TEXT.
+ + + + + + +
Saturday 24 February 2018
"You've got a heart as loud as lions, so why let your voice be tamed?" - Emeli Sande

I'm really enjoying writing about writing right now, so here's another spout of rambling for your eyeballs. I remember hearing the phrase "be original" and "find your voice" being drilled into our heads during the first few weeks of University, and instantly feeling unsettled. The whole point, surely, of dedicating three years to experimenting with writing styles was to form this voice organically, in an unforced way?

I found myself thinking - and still sometimes find myself wondering - why would anything I make be different? Or worth reading? Even when writing this blog, I had close friends and family questioning whether I would contribute anything individual to the ever growing community of bloggers.

This had me stopping myself from reviewing restaurants, and writing articles - convincing myself that someone 'better' would already have done so, or would do so in the future, only in a more concise way than I could ever achieve.

So this is a reminder, to myself, and to you. Put your thoughts out there, or at least write them down and keep them private until they grow into something clearer. Your 'voice' will change and evolve, along with your behaviour and desires. Some days you'll want to write about race, politics, feminism, and other days the sheer joy of watching someone you love eat a mountain of pasta will be a topic which seems to hold vital importance worth documenting. That's OK.

You also don't need to define yourself as a poet, or a journalist, or any specific label, unless you want to. Sure, it might make your CV easier to understand, but mine's a messy showcase of my indecisive self, and I'm embracing that...

I find myself wondering if writing about skincare is too trivial to be worth publishing, that no-one would care or take me seriously. But it's one of many things which interests me - and surely that's something? I'm trying to remind myself that my opinions are valid, despite any privilege I have, or how little I know about a situation, or how unimportant the things I'm drawn to might seem.

Write first, then worry - it's somewhat inevitable. Edit, scrap, salvage, forgive, release. It's so easy to allow fear and stress to consume us and stop us from even acting on impulse and starting in the first place. But maybe we can actively change this mindset, these perceptions which destroy not only our dreams and goals but result in us wasting so much potential and interesting ideas. It's a difficult spiral to escape, and one I confront each time I sit and try to untangle a mess of thoughts at a keyboard or notebook. But it's a shared struggle, that much I know.

One voice holds incredible power, if only we are brave enough to start using it, rather than worrying about what it looks (sounds?) like.
+ + + + + + +
WHAT IS BEING ASKED. In the blog post about finding a writing voice, list the actions named in the sentence that begins "Edit, scrap". The rows have no connection to the blog post about finding a writing voice.

[Collected data]
+ + + + + + +
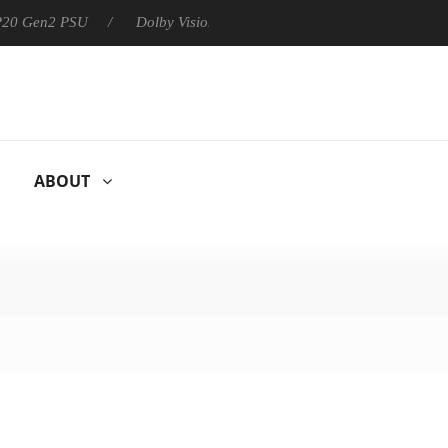
 P20 Gen2 PSU
Dolby Vision 2 Arrives, Bringing Dolby's Most Ad
ABOUT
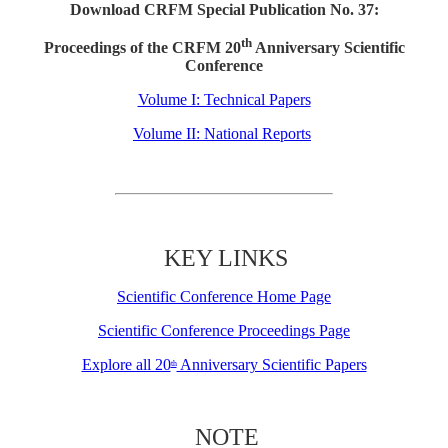
Download CRFM Special Publication No. 37:
th
Proceedings of the CRFM 20
Anniversary Scientific
Conference
Volume I: Technical Papers
Volume II: National Reports
KEY LINKS
Scientific Conference Home Page
Scientific Conference Proceedings Page
Explore all 20
Anniversary Scientific Papers
th
NOTE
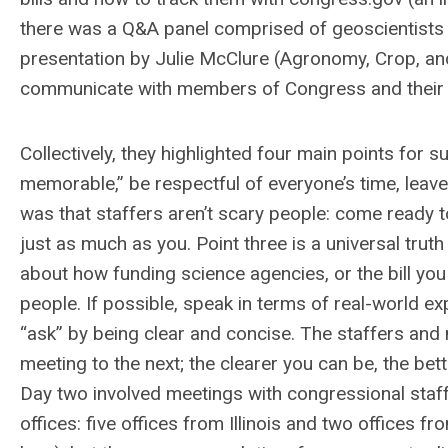
there was a Q&A panel comprised of geoscientists th
presentation by Julie McClure (Agronomy, Crop, and
communicate with members of Congress and their 
Collectively, they highlighted four main points for
memorable,” be respectful of everyone’s time, leav
was that staffers aren’t scary people: come ready t
just as much as you. Point three is a universal truth 
about how funding science agencies, or the bill y
people. If possible, speak in terms of real-world ex
“ask” by being clear and concise. The staffers a
meeting to the next; the clearer you can be, the b
Day two involved meetings with congressional staf
offices: five offices from Illinois and two offices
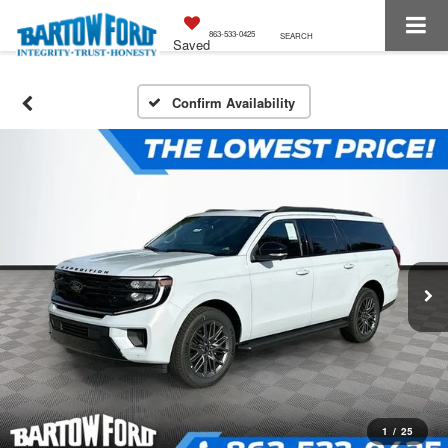
863-533-0425
SEARCH
Saved
Confirm Availability
1
/
25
+ + + + + + +
WRITTEN ANSWER. Edit, scrap, salvage, forgive, release